Religion became a natural object of mockery during the Scopes trial in 1925, he said.
The Depression flipped America back into an embrace of faith, he said.
“The twenties celebrated a kind of hedonism,” Flynt said. “Religion was so yesterday. Then all of a sudden the Depression happened, followed by World War II. People began to think their grandparents who were flappers were empty-headed idiots.”
Depression and the prospect of World War II, when millions of families sent soldiers off to fight and possibly die halfway around the globe, turned a nation back to prayer and faith.
Hard times, the need for community and the need for meaning can turn people back to faith even when it has been abandoned for a generation, Flynt said.
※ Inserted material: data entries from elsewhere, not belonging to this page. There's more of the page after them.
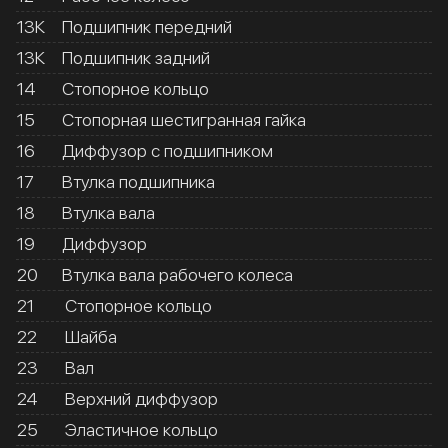
13К
Подшипник передний
13К
Подшипник задний
14
Стопорное кольцо
15
Стопорная шестигранная гайка
16
Диффузор с подшипником
17
Втулка подшипника
18
Втулка вала
19
Диффузор
20
Втулка вала рабочего колеса
21
Стопорное кольцо
22
Шайба
23
Вал
24
Верхний диффузор
25
Эластичное кольцо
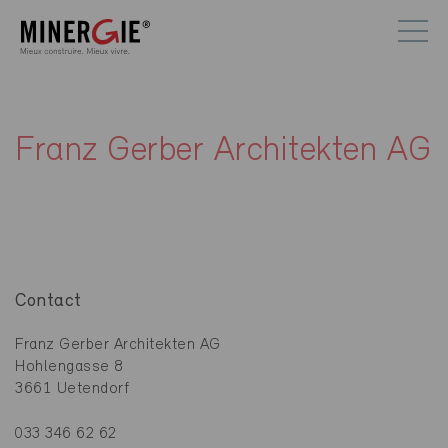
Franz Gerber Architekten AG
Contact
Franz Gerber Architekten AG
Hohlengasse 8
3661 Uetendorf
033 346 62 62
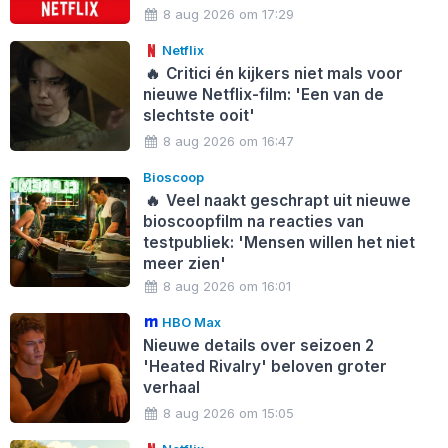
8 aug 2026 om 17:29
Netflix
🔥
Critici én kijkers niet mals voor
nieuwe Netflix-film: 'Een van de
slechtste ooit'
8 aug 2026 om 16:47
Bioscoop
🔥
Veel naakt geschrapt uit nieuwe
bioscoopfilm na reacties van
testpubliek: 'Mensen willen het niet
meer zien'
8 aug 2026 om 16:01
HBO Max
Nieuwe details over seizoen 2
'Heated Rivalry' beloven groter
verhaal
8 aug 2026 om 15:05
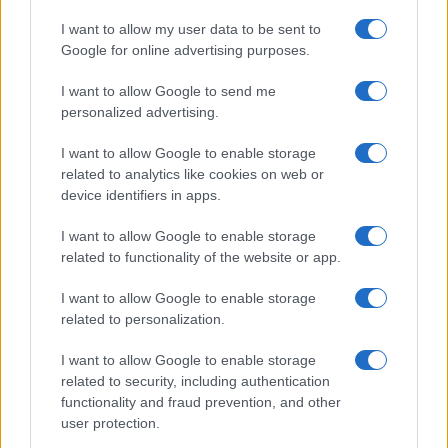
I want to allow my user data to be sent to
Google for online advertising purposes.
I want to allow Google to send me
personalized advertising.
I want to allow Google to enable storage
related to analytics like cookies on web or
device identifiers in apps.
I want to allow Google to enable storage
related to functionality of the website or app.
I want to allow Google to enable storage
CHI SIAMO
CONTATTI
PUBBLICITÀ
LAVORA CON NOI
related to personalization.
PRIVACY / COOKIE POLICY
PREFERENZE PRIVACY
I want to allow Google to enable storage
OTTO CHANNEL
related to security, including authentication
functionality and fraud prevention, and other
user protection.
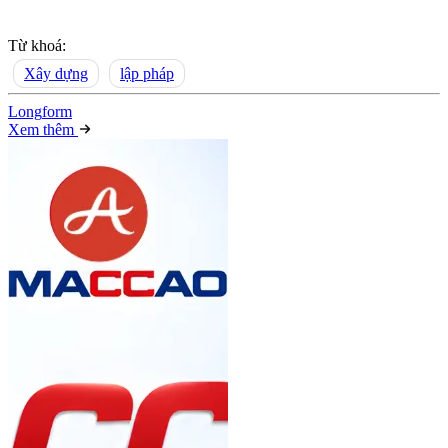
Từ khoá:
Xây dựng
lập pháp
Long
f
orm
Xem thêm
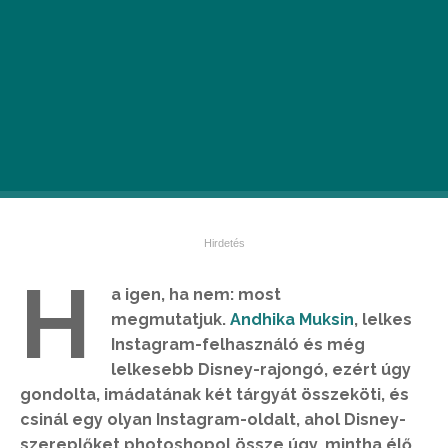
H
a igen, ha nem: most
megmutatjuk.
Andhika Muksin
, lelkes
Instagram-felhasználó és még
lelkesebb Disney-rajongó, ezért úgy
gondolta, imádatának két tárgyát összeköti, és
csinál egy olyan Instagram-oldalt, ahol Disney-
szereplőket photoshopol össze úgy, mintha élő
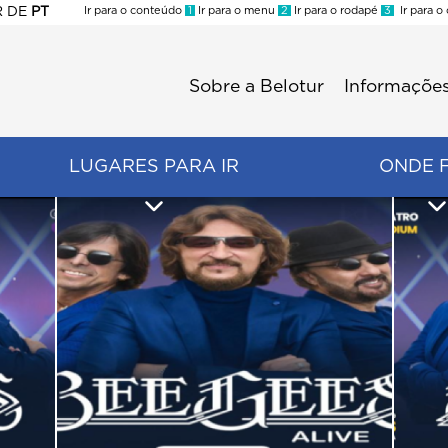
R
DE
PT
Ir para o conteúdo
1
Ir para o menu
2
Ir para o rodapé
3
Ir para o
ES
Sobre a Belotur
Informações
Menu
second
LUGARES PARA IR
ONDE 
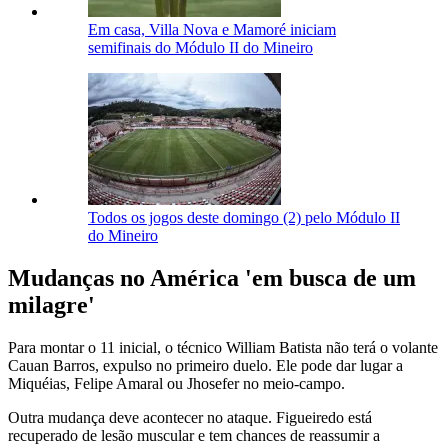
Em casa, Villa Nova e Mamoré iniciam
semifinais do Módulo II do Mineiro
Todos os jogos deste domingo (2) pelo Módulo II
do Mineiro
Mudanças no América 'em busca de um
milagre'
Para montar o 11 inicial, o técnico William Batista não terá o volante
Cauan Barros, expulso no primeiro duelo. Ele pode dar lugar a
Miquéias, Felipe Amaral ou Jhosefer no meio-campo.
Outra mudança deve acontecer no ataque. Figueiredo está
recuperado de lesão muscular e tem chances de reassumir a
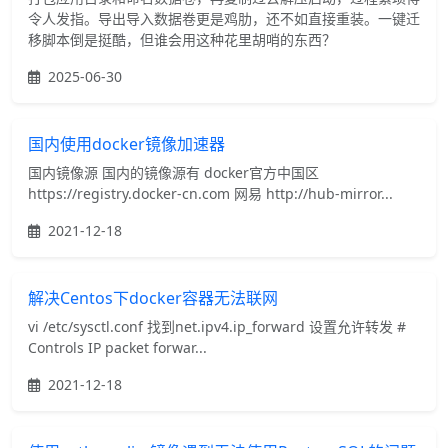
令人发指。导出导入数据卷更是鸡肋，还不如直接重装。一键迁
移脚本倒是挺酷，但谁会用这种花里胡哨的东西？
2025-06-30
国内使用docker镜像加速器
国内镜像源 国内的镜像源有 docker官方中国区
https://registry.docker-cn.com 网易 http://hub-mirror...
2021-12-18
解决Centos下docker容器无法联网
vi /etc/sysctl.conf 找到net.ipv4.ip_forward 设置允许转发 #
Controls IP packet forwar...
2021-12-18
“A sense of community, that’s the church, the church as family,” Flynt said. “I can’t tell you how powerful that is in terms of human experience. The deeper spiritual me is the sense of community, the sense of belonging.”
Many people have an innate sense of their own morality, or lack of it, Flynt said.
“There is a moral conscience in people, even when all they do is what I want, with no discipline, no meaning,” Flynt said. “There is always within the human spirit a sense that I’m better than that, that I should have some noble meaning to my life.”
Religion offers the worst people a chance for redemption and meaning with a conversion experience, he said. “You’re a pretty sorry person, your family hates you, then all of a sudden you have a conversion experience,” he said. “You have a chance to really change, to be a better person.”
Flynt saw the pendulum swing from post-war faith and patriotism to social rebellion, secularism and the sexual revolution in the 1960s.
“Many of my students messed up their lives with drugs and sex,” Flynt said of his time as a professor at Samford University from 1965-77. “There was a conservative reaction by 1977.”
Could the pendulum swing again, reviving religion in America? It wouldn’t surprise me at all,” Flynt said. “All it takes is history.”